Data shown START

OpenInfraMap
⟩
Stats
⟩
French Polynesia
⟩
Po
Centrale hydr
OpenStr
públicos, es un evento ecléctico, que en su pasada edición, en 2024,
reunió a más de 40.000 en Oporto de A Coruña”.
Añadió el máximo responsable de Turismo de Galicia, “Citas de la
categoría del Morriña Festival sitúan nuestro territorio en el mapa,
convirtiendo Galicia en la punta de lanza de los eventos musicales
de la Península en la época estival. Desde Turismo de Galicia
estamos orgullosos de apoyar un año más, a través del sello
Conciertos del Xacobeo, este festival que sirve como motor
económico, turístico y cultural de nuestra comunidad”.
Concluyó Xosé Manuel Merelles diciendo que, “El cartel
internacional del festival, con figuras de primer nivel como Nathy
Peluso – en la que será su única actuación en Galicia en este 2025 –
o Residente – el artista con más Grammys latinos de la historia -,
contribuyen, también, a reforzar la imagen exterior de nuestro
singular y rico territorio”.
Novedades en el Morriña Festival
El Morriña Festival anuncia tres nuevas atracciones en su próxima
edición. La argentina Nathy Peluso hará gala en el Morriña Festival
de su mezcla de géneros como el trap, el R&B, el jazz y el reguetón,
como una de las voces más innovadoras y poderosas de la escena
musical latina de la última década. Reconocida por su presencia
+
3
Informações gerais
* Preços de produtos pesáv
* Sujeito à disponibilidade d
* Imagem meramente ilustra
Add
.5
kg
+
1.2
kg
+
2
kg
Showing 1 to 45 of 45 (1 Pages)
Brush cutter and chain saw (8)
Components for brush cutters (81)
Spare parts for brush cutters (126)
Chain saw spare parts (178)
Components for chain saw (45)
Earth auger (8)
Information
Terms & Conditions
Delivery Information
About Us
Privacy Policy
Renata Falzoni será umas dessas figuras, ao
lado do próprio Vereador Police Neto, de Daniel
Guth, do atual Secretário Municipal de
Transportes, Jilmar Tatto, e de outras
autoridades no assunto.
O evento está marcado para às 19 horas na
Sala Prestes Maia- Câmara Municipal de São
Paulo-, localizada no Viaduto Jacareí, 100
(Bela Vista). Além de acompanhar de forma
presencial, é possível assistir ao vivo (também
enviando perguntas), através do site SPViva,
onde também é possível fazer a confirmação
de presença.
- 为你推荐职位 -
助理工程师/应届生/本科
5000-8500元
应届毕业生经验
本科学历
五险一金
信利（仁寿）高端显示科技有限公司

Data shown END

**What is being asked:** In the entries above, please find the line with "categoría del Morriña" and the line with "Concluyó Xosé Manuel", then write out exactly those two lines and every line between them, and nothing more.

**Response box:**
categoría del Morriña Festival sitúan nuestro territorio en el mapa,
convirtiendo Galicia en la punta de lanza de los eventos musicales
de la Península en la época estival. Desde Turismo de Galicia
estamos orgullosos de apoyar un año más, a través del sello
Conciertos del Xacobeo, este festival que sirve como motor
económico, turístico y cultural de nuestra comunidad”.
Concluyó Xosé Manuel Merelles diciendo que, “El cartel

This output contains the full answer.